The Ministry of Internal Affairs and Communications was set to begin testing out having employees telework from satellite offices on Nov. 29, in the first example of Japanese central government employees teleworking from such facilities.
Teleworking, or working remotely using technology, is an important part of Prime Minister Shinzo Abe's policy to revamp the way Japanese work. The three types of telework are: work at home, work at facilities like shared offices, and "mobile work" using technology like smartphones to allow employees to work anywhere. For example, until now in order to keep some employees from having to stay at their head offices until late at night preparing National Diet responses for Cabinet ministers, ministries and agencies have allowed teleworking, but only from home. However, a ministry official says, "The home is not always conducive to concentrating on work."

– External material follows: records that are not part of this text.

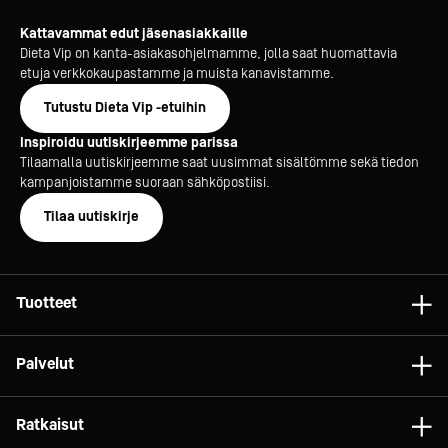
Kattavammat edut jäsenasiakkaille
Dieta Vip on kanta-asiakasohjelmamme, jolla saat huomattavia
etuja verkkokaupastamme ja muista kanavistamme.
Tutustu Dieta Vip -etuihin
Inspiroidu uutiskirjeemme parissa
Tilaamalla uutiskirjeemme saat uusimmat sisältömme sekä tiedon
kampanjoistamme suoraan sähköpostiisi.
Tilaa uutiskirje
Tuotteet
Astiat
Palvelut
Laitteet
Konsultointi
Tarvikkeet
Ratkaisut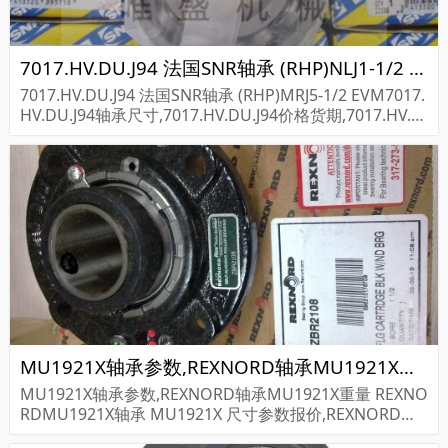
7017.HV.DU.J94 法国SNR轴承 (RHP)NLJ1-1/2 KTN
7017.HV.DU.J94 法国SNR轴承 (RHP)MRJ5-1/2 EVM7017.
HV.DU.J94轴承尺寸,7017.HV.DU.J94价格货期,7017.HV.D
U.J94轴承采购...
MU1921X轴承参数,REXNORD轴承MU1921X重量
MU1921X轴承参数,REXNORD轴承MU1921X重量 REXNO
RDMU1921X轴承 MU1921X 尺寸参数报价,REXNORD轴
承MU1921X货期价格,REXNORD轴承MU1921X...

The ministry is also planning that employees will be able to continue their work at a satellite office when a trip within the metropolitan area takes them far from the main ministry office. Using private sector shared office space, the test will extend through March next year and be used to check if teleworking improves efficiency.
The ministry will use shared office space set up by Tokyu Corp. along its railway lines. Until now, apart from the home, the locations imagined as places where teleworking could be carried out were cafes, etc. and there was concern about employees' work being seen by others at these locations. If shared offices are used, however, this security problem is solved, and video conferences with the main office will also be possible, the ministry says.